The current number of the journal does not have any ‘guest editor’; instead, it came together rather serendipitously. But the first three articles that appear below are all focused on potentially troubling trends in European societies. So I have designated them as a ‘special section’ of IJCS. In this note, I will not attempt to fully describe these papers, but I would like to briefly note how they are thematically connected.
Irem Ebeturk and Oliver Cowart are sociology doctoral students at Emory University. They did an analysis of recent policy debates leading to the criminalization of forced (non-consensual) marriages in legislatures across the continent in the last decade or so. The authors draw on a plethora of data sources, analyze it via a deft use of qualitative comparative analysis (QCA), and arrive at interesting conceptual conclusions that bear on a debate between neo-realists and reo-institutionalists: so the article is empirically rich, methodologically innovative, and theoretically interesting – all nice contributions to comparative sociology, broadly. But their topic is framed in terms of the wider discourse on immigration, national identity, and women’s rights. While one might expect that feminist forces (and concerns about universal human rights) might be driving the changes in marriage laws across Europe, the authors conclude that, in fact, conservative, xenophobic, and anti-immigrant ideologies may be a more crucial impetus. So the movement against forced marriage becomes a ‘punitive’ path that may actually harm rather than help minority and immigrant women, raising a specter of ‘a reactionary politics of belonging’ in Europe.
The next two articles share even more in common, as they probe first, whether Europe is a continent of pessimism or realism (Steenvorden and van der Meer), and then the relationship between class inequality and status anxiety in various European societies (Jan Delhey, Christian Schneickert, and Leonie Steckermeier).
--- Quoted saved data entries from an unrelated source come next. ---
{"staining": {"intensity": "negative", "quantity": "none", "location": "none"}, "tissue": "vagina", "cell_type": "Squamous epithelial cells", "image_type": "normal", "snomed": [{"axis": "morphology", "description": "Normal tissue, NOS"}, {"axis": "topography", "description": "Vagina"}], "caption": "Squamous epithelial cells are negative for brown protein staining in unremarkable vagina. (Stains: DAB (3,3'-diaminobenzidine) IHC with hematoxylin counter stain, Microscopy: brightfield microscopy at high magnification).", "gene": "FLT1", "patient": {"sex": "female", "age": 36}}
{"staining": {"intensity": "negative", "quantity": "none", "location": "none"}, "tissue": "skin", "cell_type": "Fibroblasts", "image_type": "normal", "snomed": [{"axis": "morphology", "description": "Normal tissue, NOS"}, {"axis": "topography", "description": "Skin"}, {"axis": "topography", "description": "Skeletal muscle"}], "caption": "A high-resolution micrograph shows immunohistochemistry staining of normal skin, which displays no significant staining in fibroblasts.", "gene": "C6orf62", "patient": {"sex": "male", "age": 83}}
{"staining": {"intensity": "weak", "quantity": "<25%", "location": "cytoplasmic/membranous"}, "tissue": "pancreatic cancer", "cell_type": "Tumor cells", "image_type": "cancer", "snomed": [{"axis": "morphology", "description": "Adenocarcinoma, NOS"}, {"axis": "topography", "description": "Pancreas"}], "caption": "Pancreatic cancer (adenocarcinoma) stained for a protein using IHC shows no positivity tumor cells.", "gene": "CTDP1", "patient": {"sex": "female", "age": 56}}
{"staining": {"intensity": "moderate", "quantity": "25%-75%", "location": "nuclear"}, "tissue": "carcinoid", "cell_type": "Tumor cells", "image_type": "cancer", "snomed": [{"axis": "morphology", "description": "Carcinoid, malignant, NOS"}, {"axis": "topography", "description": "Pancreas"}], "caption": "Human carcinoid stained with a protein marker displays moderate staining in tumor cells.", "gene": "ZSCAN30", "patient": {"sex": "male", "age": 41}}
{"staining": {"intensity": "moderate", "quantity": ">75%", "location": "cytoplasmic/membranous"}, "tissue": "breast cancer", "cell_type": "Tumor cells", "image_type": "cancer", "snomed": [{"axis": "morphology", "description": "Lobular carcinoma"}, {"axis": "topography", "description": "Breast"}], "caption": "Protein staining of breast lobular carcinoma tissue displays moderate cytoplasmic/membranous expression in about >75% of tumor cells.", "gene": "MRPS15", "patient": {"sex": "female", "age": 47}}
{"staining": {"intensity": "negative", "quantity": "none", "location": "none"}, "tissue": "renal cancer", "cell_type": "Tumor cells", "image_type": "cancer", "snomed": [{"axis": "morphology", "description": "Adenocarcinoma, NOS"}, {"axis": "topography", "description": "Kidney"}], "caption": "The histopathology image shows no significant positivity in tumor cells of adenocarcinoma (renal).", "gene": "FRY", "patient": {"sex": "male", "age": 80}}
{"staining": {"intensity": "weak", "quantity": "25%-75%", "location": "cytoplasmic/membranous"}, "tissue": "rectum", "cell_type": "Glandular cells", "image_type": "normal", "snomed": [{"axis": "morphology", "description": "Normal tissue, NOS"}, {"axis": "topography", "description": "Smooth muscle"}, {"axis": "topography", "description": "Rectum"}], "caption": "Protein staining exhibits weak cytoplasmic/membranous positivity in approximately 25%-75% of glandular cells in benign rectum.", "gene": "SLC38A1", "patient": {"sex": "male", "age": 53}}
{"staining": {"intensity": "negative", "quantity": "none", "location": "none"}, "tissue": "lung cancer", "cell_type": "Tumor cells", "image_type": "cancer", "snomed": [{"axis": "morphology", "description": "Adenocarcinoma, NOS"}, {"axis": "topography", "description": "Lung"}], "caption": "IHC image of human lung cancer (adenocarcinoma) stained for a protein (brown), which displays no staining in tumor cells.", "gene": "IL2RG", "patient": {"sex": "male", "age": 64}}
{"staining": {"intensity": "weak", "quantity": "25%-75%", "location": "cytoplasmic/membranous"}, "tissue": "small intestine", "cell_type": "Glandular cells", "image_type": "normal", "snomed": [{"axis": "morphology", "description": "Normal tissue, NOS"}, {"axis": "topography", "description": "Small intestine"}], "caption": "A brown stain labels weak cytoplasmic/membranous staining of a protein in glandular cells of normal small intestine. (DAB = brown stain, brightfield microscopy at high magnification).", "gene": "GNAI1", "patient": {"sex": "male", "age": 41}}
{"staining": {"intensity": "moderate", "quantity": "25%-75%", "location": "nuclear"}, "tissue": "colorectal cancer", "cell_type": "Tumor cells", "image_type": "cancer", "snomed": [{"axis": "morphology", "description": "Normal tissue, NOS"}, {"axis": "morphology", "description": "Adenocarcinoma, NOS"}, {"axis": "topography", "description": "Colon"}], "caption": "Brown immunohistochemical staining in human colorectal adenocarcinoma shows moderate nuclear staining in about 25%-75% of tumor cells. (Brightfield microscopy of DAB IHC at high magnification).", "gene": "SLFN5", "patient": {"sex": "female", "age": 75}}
These two studies are both based on cross-national survey research and multilevel regression analysis (examining both individual correlates and national contexts). Once again, there are multiple contributions to our knowledge of comparative sociology in these studies. Steenverden and van der Meer find that changing economic conditions are more likely to impact longitudinal within country variations on social pessimism but not broad cross-national differences (they link this to recent findings in studies of ‘political trust’). Delhey et al. develop Bourdieuian theoretical approach that emphasizes the key role of cultural consumption and cultural class distinctions in explaining status anxiety – so their research provides something of a ‘redirection’ of the argument offered in the famous 2009 book, The Spirit Level: Why More Equal Societies Almost Always Do Better, by Richard Wilkinson and Kate Pickett. But this paper on sociocultural inequalities warns that ‘increasing commodification of goods, services, and opportunities’ in conjunction with forms of economic inequality are likely to drive ‘“unhealthy” collective styles that heighten status anxiety’ in European society. Steenvorden and van der Meer note how societal pessimism is frequently the political currency of right wing populism and offer a dire warning: ‘there is a risk that enduring societal pessimism – itself caused by political instability and/or economic recession – induces further stagnation and pessimism’ (though, to their credit, these authors do conclude, optimistically, that political changes can alter this and leaders ‘do not have to sit back and watch societal pessimism take its course’).
Finally, just a word about the final article in this issue, on the differential political participation of homeowners versus renters by Stéfanie André, Caroline Wilde, and Ruud Luijkx. The lead author here is also a doctoral student (at Tilburg University) and this is another fine quantitative comparative analysis, drawing on mainly European survey data (with the United States adds as the one non-continent case); the paper deploys an innovative methodological procedure, coarsened exact matching (CEM) to better control of endogeniety. It’s a good paper, it is mostly about Europe, but it doesn’t ‘fit’ well enough into the rubric of ‘Troubled Europe’, so it’s not included in that themed section. Read it anyway!